> _Exercise directions_
Reproduce every line of the material below, keeping each one unchanged and in its original order.

Data for analysis Start Marker

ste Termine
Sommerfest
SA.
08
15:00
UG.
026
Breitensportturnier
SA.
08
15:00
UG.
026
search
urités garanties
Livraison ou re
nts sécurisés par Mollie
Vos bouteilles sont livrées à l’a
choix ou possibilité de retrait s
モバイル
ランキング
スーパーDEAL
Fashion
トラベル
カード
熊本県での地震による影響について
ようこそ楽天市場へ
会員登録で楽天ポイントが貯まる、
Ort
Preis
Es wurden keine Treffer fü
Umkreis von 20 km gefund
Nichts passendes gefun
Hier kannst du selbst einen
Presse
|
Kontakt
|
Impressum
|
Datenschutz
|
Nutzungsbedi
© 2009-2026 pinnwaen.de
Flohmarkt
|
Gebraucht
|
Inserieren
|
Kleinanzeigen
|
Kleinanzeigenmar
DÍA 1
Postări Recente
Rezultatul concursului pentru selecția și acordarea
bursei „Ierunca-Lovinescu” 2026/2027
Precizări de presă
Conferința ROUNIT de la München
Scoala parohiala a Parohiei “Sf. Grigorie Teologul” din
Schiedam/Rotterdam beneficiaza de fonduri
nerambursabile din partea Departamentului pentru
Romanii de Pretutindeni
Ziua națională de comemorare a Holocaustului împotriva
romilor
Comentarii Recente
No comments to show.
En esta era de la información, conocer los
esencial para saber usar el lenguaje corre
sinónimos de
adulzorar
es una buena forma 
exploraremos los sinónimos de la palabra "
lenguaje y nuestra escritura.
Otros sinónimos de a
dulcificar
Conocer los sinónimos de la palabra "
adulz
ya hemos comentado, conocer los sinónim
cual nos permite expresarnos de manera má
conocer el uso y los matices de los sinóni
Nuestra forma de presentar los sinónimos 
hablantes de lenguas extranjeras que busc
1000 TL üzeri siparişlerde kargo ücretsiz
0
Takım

Data for analysis End Marker

> _Answer for the task_
ste Termine
Sommerfest
SA.
08
15:00
UG.
026
Breitensportturnier
SA.
08
15:00
UG.
026
search
urités garanties
Livraison ou re
nts sécurisés par Mollie
Vos bouteilles sont livrées à l’a
choix ou possibilité de retrait s
モバイル
ランキング
スーパーDEAL
Fashion
トラベル
カード
熊本県での地震による影響について
ようこそ楽天市場へ
会員登録で楽天ポイントが貯まる、
Ort
Preis
Es wurden keine Treffer fü
Umkreis von 20 km gefund
Nichts passendes gefun
Hier kannst du selbst einen
Presse
|
Kontakt
|
Impressum
|
Datenschutz
|
Nutzungsbedi
© 2009-2026 pinnwaen.de
Flohmarkt
|
Gebraucht
|
Inserieren
|
Kleinanzeigen
|
Kleinanzeigenmar
DÍA 1
Postări Recente
Rezultatul concursului pentru selecția și acordarea
bursei „Ierunca-Lovinescu” 2026/2027
Precizări de presă
Conferința ROUNIT de la München
Scoala parohiala a Parohiei “Sf. Grigorie Teologul” din
Schiedam/Rotterdam beneficiaza de fonduri
nerambursabile din partea Departamentului pentru
Romanii de Pretutindeni
Ziua națională de comemorare a Holocaustului împotriva
romilor
Comentarii Recente
No comments to show.
En esta era de la información, conocer los
esencial para saber usar el lenguaje corre
sinónimos de
adulzorar
es una buena forma 
exploraremos los sinónimos de la palabra "
lenguaje y nuestra escritura.
Otros sinónimos de a
dulcificar
Conocer los sinónimos de la palabra "
adulz
ya hemos comentado, conocer los sinónim
cual nos permite expresarnos de manera má
conocer el uso y los matices de los sinóni
Nuestra forma de presentar los sinónimos 
hablantes de lenguas extranjeras que busc
1000 TL üzeri siparişlerde kargo ücretsiz
0
Takım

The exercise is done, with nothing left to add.